By Sandra Harwitt in Austin
The draw ceremony for the USA v Spain World Group quarterfinal tie in Austin, Texas, was one of the more entertaining Davis Cup experiences.
The intriguing event was held at Austin City Limits – it’s a brand new theater – and came complete with a concert by Grammy-winning artists “Asleep at the Wheel” before the draw ceremony commenced.
Tennis fans filled the place to see the concert and to observe the draw ceremony and following press conferences. Draw ceremonies usually don’t come complete with concerts, and the public is not usually accorded the privilege of attending.
But it was what we learned about Andy Roddick that really made the event special.
Prior to the draw ceremony we had a particularly unique introduction to Karon Wheeless. Who would she be? Well now that you ask, she would be Andy Roddick’s second grade teacher at Valley View elementary school in Austin.
She was brought on stage for a short interview and revealed to the crowd that at times during class, Roddick would go to the back of the room and do practice forehand and backhand shadow swings.
“He was a good kid,” Wheeless later told the DavisCup.com blog. “He’s one of those you remember. I think I’m going to get to see him later.”
When Roddick was asked what he remembered of the second grade teacher, he offered a public statement of gratitude, “Thank you for teaching me how to read. That was great of you. It’s served me very well. Appreciate it. I don’t lose in Scrabble.” Yes, he got a big laugh.
After everything was over, Wheeless did indeed have a backstage reunion with her favorite teacher’s pet. He recognized her as soon as she walked towards him, and quickly embraced her in a hug, and posed for a few personal photos.
Wheeless then revealed to DC.com just how Roddick learned to read, which he confirmed: “He would bring his baseball cards to class and he learned to read by reading them.”
According to Roddick he believes he still has those baseball cards at his house in Boca Raton, Florida.
Warm up with wine
By Maximiliano Boso in Buenos Aires
In Argentina, the answer to keeping warm in the winter could be in drinking a good bottle of Malbec.
For the most part, the winters in Buenos Aires are pretty mild. But, as if on cue, the temperatures decided to dip just in time for Davis Cup to come to town.
The cold weather is an issue in Buenos Aires for both teams, which is understandable because the temperatures are in the low 50s during the day.
First request of the Argentine team when they started training: woolly hats and neck gaiters for the morning sessions.
First request of the Kazakhstani team: woolly hats, neck gaiters and also woolly tights.
Undoubtedly, the Kazakhs were more surprised and upset by the weather (it wouldn’t be appropriate to retell what Evgeny Korolev said about it) than the Argentines.

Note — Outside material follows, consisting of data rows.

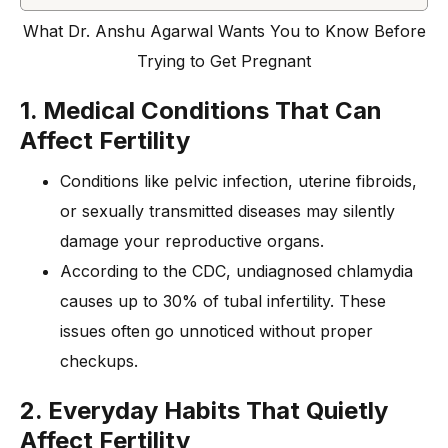
What Dr. Anshu Agarwal Wants You to Know Before
Trying to Get Pregnant
1. Medical Conditions That Can
Affect Fertility
Conditions like pelvic infection, uterine fibroids,
or sexually transmitted diseases may silently
damage your reproductive organs.
According to the CDC, undiagnosed chlamydia
causes up to 30% of tubal infertility. These
issues often go unnoticed without proper
checkups.
2. Everyday Habits That Quietly
Affect Fertility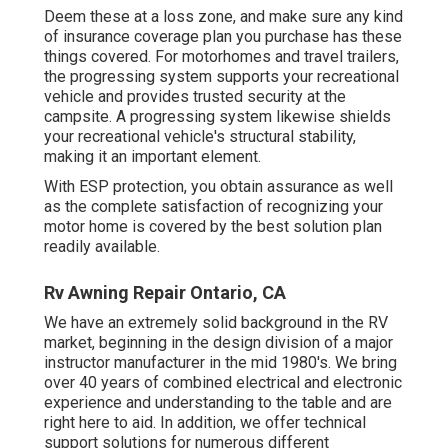
Deem these at a loss zone, and make sure any kind
of insurance coverage plan you purchase has these
things covered. For motorhomes and travel trailers,
the progressing system supports your recreational
vehicle and provides trusted security at the
campsite. A progressing system likewise shields
your recreational vehicle's structural stability,
making it an important element.
With ESP protection, you obtain assurance as well
as the complete satisfaction of recognizing your
motor home is covered by the best solution plan
readily available.
Rv Awning Repair Ontario, CA
We have an extremely solid background in the RV
market, beginning in the design division of a major
instructor manufacturer in the mid 1980's. We bring
over 40 years of combined electrical and electronic
experience and understanding to the table and are
right here to aid. In addition, we offer technical
support solutions for numerous different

That seemed surprising because they are used to far more frigid winters in Kazakhstan or Russia, where team members were born and raised.
Yegor Shaldunov, Kazakhstan’s captain, said during the official dinner: “I thank everybody for the warming welcome. We are very happy to be here despite the cold weather. But the truth is that our own winter is harder than this one, with temperatures as low as 12 or 13 degrees Celsius. So, at the end, is not that hard.”
In this sense, Argentina’s captain, Tito Vazquez, came up with an interesting recommendation during his speech the same evening. “We’re going to sleep in a few minutes, if you don’t mind, but you can stay longer and enjoy the good red wine,” he said, with a smile.
After all that was said, everybody welcomed the sun today and the decision of the referee to start an hour later. But the players took their precautions: In the first match, Monaco and Golubev wore long sleeve shirts under their competition ones, just in case.
By Chris Bowers in Stuttgart
It's hard to be in Stuttgart and not to think of cars, a point made by French Davis Cup captain Guy Forget and French Tennis Federation President Jean Gachassin in their speeches at Wednesday night's official dinner for the Germany v France World Group quarterfinal.
Forget, speaking in the city that is home to Porsche and Mercedes, felt compelled to make the point that the French also make nice cars. Nevertheless, Forget confessed his need to compliment French car makers was partially motivated by the fact that his team generally drives German cars.
In his speech, Gachassin made note that he had heard about Stuttgart's reputation for giving the winner of its tournament a Porsche. “In conclusion,” said Gachassin, “I'd like to thank the Davis Cup's title sponsor BNP Paribas, all the other Davis Cup sponsors, and special thanks in advance to Porsche for the car I'm sure they're going to give us when we win this weekend.”
Elementary, dear Llodra
By Chris Bowers in Stuttgart
Always up for a bit of fun, Michael Llodra turned up at the official dinner in Stuttgart with the beginnings of a Sherlock Holmes-style side whiskers and moustache combo.
With his matinee idol looks, Llodra only needs to lets his facial hair grow a little, get hold of a deerstalker hat, and he would be perfect for the role of Holmes, or perhaps Dr Watson.
Alas, he looks set to be clean-shaven for Saturday's doubles.